**WHAT IS BEING ASKED**:
Below are the entries; return every line among them that holds the word "Expressway".

== Segment start ==

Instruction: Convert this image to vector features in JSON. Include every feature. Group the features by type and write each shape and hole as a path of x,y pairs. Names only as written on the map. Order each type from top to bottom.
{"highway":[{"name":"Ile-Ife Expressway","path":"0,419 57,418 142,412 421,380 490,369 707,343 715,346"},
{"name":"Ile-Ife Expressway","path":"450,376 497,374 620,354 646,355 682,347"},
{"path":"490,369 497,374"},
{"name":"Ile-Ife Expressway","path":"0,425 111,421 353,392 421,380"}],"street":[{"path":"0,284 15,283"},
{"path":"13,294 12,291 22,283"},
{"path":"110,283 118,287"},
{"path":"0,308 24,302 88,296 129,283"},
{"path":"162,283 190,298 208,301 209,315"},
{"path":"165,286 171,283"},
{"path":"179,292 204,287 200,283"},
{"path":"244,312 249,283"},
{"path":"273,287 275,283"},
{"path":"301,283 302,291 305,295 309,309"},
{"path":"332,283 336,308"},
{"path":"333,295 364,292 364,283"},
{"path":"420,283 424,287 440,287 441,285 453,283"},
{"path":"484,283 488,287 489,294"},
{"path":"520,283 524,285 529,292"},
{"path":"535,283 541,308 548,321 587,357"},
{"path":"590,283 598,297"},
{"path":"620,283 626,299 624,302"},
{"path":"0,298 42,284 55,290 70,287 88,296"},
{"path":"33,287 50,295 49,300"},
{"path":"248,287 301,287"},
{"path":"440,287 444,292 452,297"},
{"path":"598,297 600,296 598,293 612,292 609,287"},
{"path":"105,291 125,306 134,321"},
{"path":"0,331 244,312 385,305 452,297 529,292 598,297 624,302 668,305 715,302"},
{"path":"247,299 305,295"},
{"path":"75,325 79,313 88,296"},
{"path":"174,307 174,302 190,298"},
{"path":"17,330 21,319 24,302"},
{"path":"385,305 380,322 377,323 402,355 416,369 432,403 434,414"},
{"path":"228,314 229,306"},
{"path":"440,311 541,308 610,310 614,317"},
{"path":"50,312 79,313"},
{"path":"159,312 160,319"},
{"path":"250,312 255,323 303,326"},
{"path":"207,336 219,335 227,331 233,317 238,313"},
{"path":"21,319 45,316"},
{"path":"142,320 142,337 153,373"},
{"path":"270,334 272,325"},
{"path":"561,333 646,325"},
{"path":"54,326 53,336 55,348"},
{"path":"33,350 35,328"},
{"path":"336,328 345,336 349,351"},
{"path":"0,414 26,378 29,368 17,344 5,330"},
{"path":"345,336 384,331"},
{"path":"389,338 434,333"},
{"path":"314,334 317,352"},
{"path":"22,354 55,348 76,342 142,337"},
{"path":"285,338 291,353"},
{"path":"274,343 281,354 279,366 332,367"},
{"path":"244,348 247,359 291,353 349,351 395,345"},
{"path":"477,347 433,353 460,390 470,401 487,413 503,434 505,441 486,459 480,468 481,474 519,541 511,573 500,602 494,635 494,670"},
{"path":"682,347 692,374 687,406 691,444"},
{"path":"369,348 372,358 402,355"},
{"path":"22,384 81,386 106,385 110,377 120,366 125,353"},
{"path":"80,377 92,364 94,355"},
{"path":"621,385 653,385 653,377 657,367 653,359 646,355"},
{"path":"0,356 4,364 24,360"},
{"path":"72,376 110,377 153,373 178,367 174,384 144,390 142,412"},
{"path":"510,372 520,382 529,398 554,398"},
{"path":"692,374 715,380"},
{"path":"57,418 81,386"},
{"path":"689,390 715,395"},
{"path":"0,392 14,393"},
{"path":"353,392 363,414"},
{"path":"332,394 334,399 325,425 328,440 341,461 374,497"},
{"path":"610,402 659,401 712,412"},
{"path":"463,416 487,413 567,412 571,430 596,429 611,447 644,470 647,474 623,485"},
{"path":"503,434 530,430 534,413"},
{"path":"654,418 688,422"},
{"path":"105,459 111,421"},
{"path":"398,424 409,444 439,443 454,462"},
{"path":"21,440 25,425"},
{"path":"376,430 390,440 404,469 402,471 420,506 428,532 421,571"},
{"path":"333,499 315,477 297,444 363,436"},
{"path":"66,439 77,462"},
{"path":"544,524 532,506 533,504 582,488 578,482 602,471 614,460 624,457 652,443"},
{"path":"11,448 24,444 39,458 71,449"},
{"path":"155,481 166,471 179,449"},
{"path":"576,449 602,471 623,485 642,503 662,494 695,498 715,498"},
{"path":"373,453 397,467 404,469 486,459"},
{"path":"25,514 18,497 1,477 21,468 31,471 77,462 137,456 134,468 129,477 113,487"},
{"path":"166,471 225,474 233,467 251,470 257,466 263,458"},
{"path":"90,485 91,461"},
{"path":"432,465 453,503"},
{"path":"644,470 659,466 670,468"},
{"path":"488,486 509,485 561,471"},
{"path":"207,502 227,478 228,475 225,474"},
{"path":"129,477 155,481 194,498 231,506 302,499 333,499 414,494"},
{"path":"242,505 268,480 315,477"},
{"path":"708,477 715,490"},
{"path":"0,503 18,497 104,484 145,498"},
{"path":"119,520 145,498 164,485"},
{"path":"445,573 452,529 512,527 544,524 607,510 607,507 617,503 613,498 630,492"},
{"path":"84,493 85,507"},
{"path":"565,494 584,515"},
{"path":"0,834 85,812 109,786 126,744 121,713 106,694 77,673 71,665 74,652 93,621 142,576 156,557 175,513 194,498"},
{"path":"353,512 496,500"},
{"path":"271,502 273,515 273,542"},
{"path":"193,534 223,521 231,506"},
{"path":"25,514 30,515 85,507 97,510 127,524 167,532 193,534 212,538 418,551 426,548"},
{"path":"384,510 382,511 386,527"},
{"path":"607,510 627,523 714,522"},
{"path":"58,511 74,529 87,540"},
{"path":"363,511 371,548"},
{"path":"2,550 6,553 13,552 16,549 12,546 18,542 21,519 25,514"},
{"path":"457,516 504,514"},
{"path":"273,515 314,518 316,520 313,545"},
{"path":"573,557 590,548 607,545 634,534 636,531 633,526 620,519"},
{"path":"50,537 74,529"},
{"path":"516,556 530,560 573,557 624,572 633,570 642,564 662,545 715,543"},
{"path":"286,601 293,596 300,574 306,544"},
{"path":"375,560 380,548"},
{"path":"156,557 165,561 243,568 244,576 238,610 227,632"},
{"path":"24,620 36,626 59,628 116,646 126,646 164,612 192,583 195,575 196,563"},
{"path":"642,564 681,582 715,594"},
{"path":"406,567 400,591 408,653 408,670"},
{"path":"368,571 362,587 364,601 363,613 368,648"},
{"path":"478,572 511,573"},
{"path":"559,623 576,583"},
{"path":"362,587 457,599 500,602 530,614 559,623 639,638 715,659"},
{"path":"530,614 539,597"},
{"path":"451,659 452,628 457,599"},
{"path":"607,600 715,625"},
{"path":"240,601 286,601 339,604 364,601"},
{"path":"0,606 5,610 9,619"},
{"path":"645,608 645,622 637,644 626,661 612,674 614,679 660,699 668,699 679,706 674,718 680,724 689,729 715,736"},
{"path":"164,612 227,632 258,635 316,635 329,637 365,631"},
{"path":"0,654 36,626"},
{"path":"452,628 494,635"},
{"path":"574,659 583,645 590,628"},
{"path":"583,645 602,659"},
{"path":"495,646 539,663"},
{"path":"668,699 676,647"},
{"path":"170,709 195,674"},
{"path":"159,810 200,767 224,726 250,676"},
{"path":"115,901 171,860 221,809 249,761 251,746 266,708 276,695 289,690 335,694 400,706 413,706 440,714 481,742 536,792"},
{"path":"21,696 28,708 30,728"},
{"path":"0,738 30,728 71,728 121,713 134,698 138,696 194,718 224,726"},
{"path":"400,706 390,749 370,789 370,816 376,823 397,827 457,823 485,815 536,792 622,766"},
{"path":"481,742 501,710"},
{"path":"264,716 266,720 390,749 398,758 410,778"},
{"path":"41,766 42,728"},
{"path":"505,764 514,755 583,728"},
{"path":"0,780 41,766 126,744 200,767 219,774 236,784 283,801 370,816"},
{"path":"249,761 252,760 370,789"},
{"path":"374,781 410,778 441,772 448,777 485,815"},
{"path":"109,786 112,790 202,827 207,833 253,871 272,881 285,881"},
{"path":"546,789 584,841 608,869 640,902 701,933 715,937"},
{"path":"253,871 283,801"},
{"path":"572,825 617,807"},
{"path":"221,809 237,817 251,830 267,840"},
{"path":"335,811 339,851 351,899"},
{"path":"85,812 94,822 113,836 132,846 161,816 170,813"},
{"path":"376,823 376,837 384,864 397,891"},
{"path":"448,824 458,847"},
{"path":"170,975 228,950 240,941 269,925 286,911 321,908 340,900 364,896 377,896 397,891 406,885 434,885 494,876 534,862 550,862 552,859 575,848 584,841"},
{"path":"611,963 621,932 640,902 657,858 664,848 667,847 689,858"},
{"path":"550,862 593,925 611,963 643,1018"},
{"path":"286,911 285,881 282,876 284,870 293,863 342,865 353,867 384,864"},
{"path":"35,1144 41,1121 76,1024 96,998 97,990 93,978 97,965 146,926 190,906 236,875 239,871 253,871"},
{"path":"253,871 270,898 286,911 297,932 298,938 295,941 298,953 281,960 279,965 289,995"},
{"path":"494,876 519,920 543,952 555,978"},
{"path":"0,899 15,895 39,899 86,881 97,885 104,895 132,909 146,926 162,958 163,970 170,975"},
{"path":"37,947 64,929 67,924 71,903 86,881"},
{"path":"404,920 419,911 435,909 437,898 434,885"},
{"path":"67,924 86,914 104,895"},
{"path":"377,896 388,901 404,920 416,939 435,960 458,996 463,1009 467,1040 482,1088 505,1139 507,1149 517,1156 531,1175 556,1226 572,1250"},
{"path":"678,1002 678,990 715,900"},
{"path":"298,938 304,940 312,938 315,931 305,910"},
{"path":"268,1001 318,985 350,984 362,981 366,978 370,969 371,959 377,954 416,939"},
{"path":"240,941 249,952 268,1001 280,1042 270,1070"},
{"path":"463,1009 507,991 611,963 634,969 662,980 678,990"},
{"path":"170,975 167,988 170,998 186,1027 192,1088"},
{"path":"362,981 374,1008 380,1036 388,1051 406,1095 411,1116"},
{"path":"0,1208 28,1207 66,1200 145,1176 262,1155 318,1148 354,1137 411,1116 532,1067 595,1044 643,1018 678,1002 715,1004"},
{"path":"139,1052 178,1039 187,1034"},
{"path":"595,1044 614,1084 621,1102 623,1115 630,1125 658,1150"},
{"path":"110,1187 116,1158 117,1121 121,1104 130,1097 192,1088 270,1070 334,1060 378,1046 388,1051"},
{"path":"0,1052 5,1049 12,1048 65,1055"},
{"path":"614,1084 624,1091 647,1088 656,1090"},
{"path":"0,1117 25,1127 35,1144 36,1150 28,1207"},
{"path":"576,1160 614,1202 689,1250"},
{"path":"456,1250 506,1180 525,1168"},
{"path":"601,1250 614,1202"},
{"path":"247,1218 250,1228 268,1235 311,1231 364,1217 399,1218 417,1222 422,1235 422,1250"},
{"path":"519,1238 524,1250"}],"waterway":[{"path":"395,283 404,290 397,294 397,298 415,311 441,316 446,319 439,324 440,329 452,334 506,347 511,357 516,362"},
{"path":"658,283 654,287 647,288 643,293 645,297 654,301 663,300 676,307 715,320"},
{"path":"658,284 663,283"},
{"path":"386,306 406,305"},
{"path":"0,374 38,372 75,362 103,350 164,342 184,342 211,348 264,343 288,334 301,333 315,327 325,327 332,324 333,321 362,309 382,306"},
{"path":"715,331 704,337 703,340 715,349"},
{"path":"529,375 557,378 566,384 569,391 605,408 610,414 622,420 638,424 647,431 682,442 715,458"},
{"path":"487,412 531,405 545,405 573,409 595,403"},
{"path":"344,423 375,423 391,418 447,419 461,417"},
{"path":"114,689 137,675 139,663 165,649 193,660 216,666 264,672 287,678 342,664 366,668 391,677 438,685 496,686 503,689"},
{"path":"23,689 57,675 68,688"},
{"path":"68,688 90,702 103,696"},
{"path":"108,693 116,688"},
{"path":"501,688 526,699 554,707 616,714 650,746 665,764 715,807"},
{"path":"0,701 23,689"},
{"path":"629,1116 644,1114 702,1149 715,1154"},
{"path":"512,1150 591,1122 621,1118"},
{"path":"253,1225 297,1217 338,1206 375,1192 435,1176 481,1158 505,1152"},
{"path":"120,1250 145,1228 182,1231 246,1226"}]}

== Segment end ==

**ANSWER BOX**:
{"highway":[{"name":"Ile-Ife Expressway","path":"0,419 57,418 142,412 421,380 490,369 707,343 715,346"},
{"name":"Ile-Ife Expressway","path":"450,376 497,374 620,354 646,355 682,347"},
{"name":"Ile-Ife Expressway","path":"0,425 111,421 353,392 421,380"}],"street":[{"path":"0,284 15,283"},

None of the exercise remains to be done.